La elecciones del pasado domingo han marcado el fin de dos décadas en las que Bolivia ha vivido bajo el
control del partido MAS, que impuso los dictados del castrismo y del chavismo.
Publicado en: ABC
Por: Carlos Granés
Salió de la provincia del Chapare, la región cocalera del trópico cochabambino, para convertirse en el presidente de Bolivia, y allí mismo regresó dos décadas después despojado de cualquier honor, envilecido por el poder y transformado en forajido. La vida de Evo Morales, como la de todos los caudillos latinoamericanos, ha sido excesiva.

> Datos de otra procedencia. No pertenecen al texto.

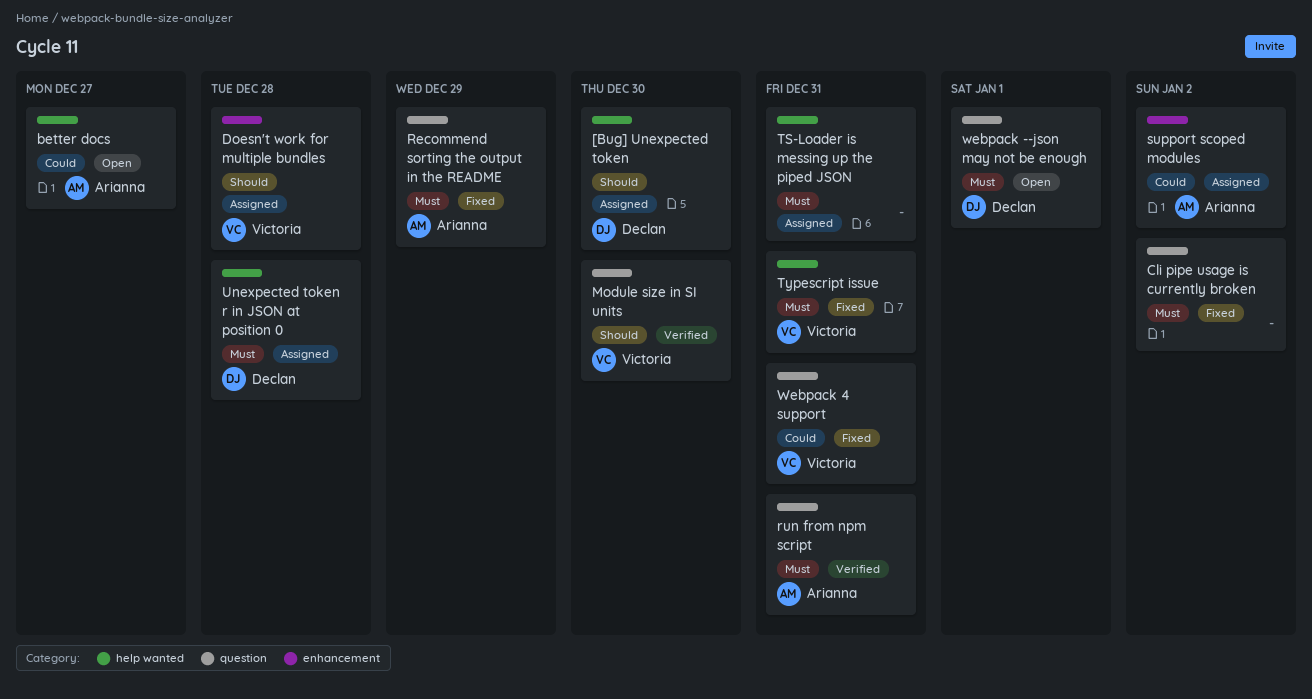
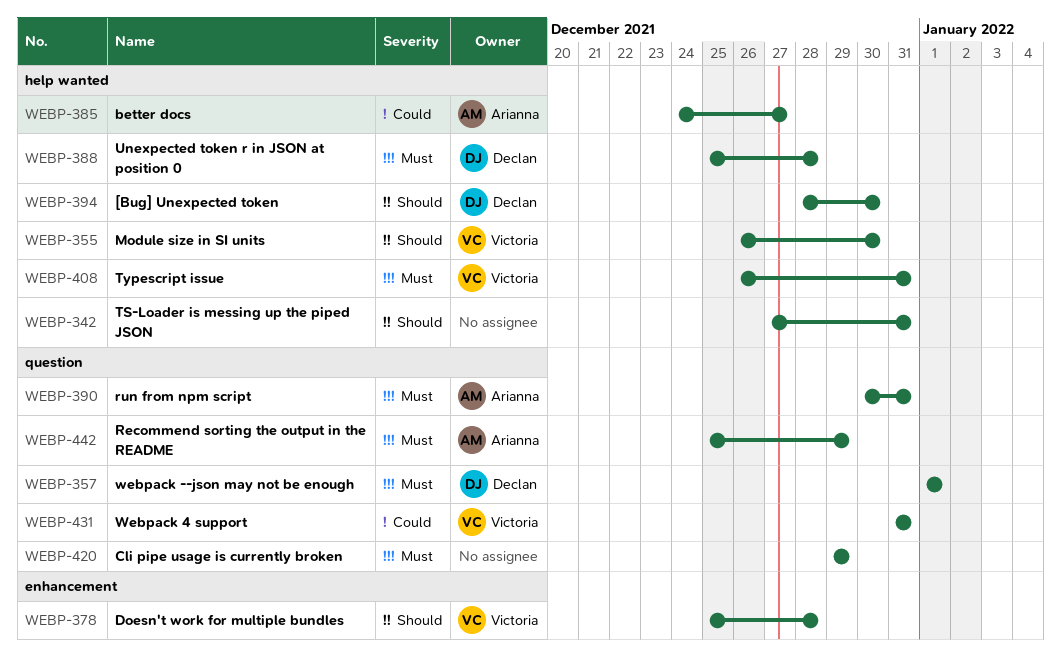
Cli pipe usage is currently broken, due: Jan 2 -> Dec 29
Module size in SI units, label: question -> help wanted
support scoped modules: present -> none
TS-Loader is messing up the piped JSON, priority: Must -> Should

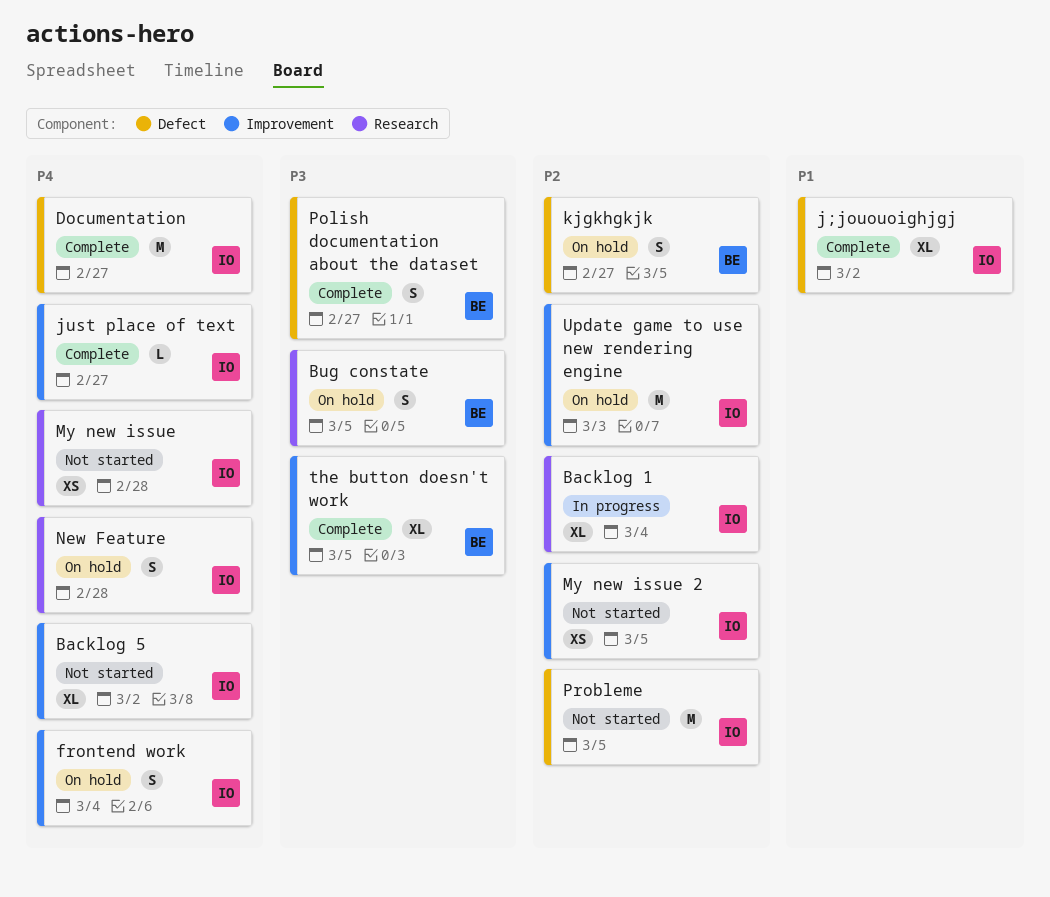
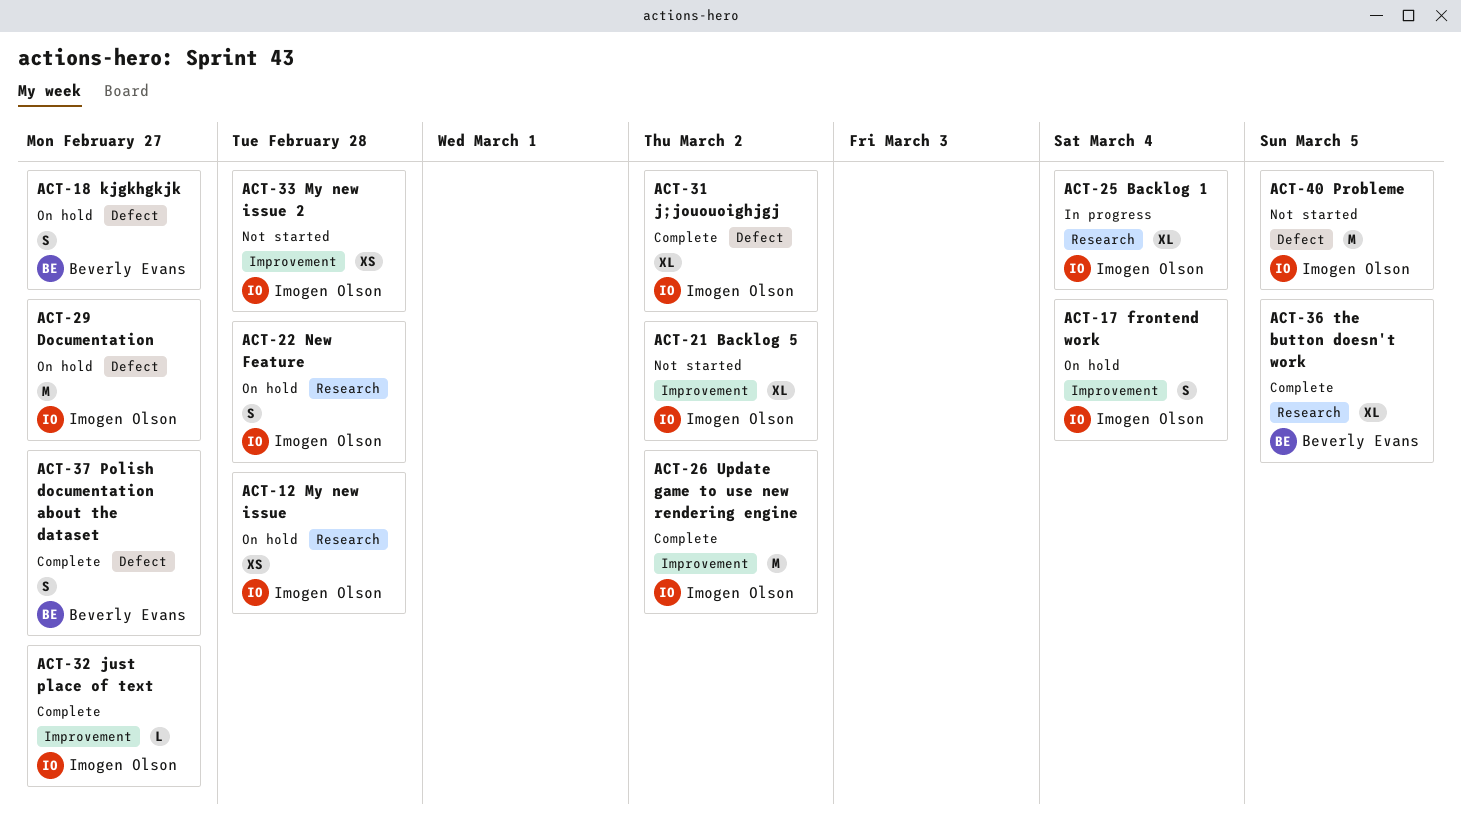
Bug constate: present -> none
Documentation, status: Complete -> On hold
My new issue, status: Not started -> On hold
My new issue 2, due: Mar 5 -> Feb 28
the button doesn't work, label: Improvement -> Research
Update game to use new rendering engine, status: On hold -> Complete
Update game to use new rendering engine, due: Mar 3 -> Mar 2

En los últimos veinte años pasó de vivir en un edificio de 34 millones de dólares que él mismo mandó construir, a refugiarse detrás de una empalizada en Lauca Ñ, un pueblo cocalero donde cientos de campesinos lo protegen con escudos hechizos y lanzas de madera. Llegó a tener un museo consagrado a sus obras y milagros, y ahora lo persigue un abultado cartapacio donde sobresalen, más que milagros, pecados como el estupro, la trata de personas, el terrorismo y la obstrucción electoral.
Morales fue una figura central en el proceso político que aglutinó a los indígenas, a los sindicatos cocaleros y a los movimientos sociales en torno al MAS (Movimiento al Socialismo), pero acabó convertido en la dinamita que destruyó la hegemonía de la izquierda y las mismas siglas con las que llegó al poder en 2006, 2010 y 2015.
En estos años dejó de ser uno de los políticos latinoamericanos más seductores para los aprendices de chamán europeos, mutando en un radical al estilo de Kurtz, el personaje de Conrad, a quien solo siguen cocaleros fanáticos que lo ven como un redentor o como un padre, y que secundan los planes de sabotaje con los que se desquita de un país que ya no lo quiere más como presidente.
Si la caída de Evo Morales fue dramática, su ascenso no fue menos espectacular. De una niñez andina en el pueblo de Isallavi, ubicado a casi cuatro mil metros de altura, pasó a ser un joven cultivador de coca en la zona cálida de Cochabamba. Quiso ser futbolista pero acabó de sindicalista, y de sindicalista dio un salto al activismo político y a la política institucional. Todo empezó a finales de los setenta y comienzos de los ochenta, cuando Estados Unidos, enceguecido en su ‘guerra contra las drogas’, presionó al Gobierno boliviano para que erradicara los cultivos ilícitos.
Como suele ocurrir con las malas ideas, el resultado fue el opuesto al deseado. Para mediados de los ochenta los cocaleros del Chapare habían formado las Seis Federaciones del Trópico de Cochabamba, una poderosa estructura sindical capaz de hacerle frente a los planes del Gobierno. En 1994 marcharon hasta La Paz para defender el uso tradicional de la hoja de coca, y a punta de movilizaciones y cortes de carretera frenaron el programa ‘Coca Cero’ del presidente Hugo Banzer.
Referente antiglobalización
Lo que había empezado como una reacción defensiva a la guerra contra las drogas no tardó en convertirse en una propuesta política de reivindicación campesina e indígena. Morales, que había entrado muy joven a la vida sindical, promovió en 1995 la creación del Instrumento Político por la Soberanía de los Pueblos, que luego se convertiría en el MAS. En 1996 empezó a liderar las Seis Federaciones del Trópico y un año después ganó un asiento en el Congreso. El activista entraba a las instituciones, pero no por ello estaba dispuesto a dejar la calle.
Aquello fue evidente en el año 2000, cuando se convirtió en uno de los líderes de la ‘guerra del agua’. Aquel estallido fue el efecto retardado del endeudamiento y de las grandes quiebras estatales de los años ochenta. Bolivia, como varios otros países de la región, se vio forzada a pedir préstamos internacionales, que el FMI y el Banco Mundial concedieron a cambio de reformas estructurales.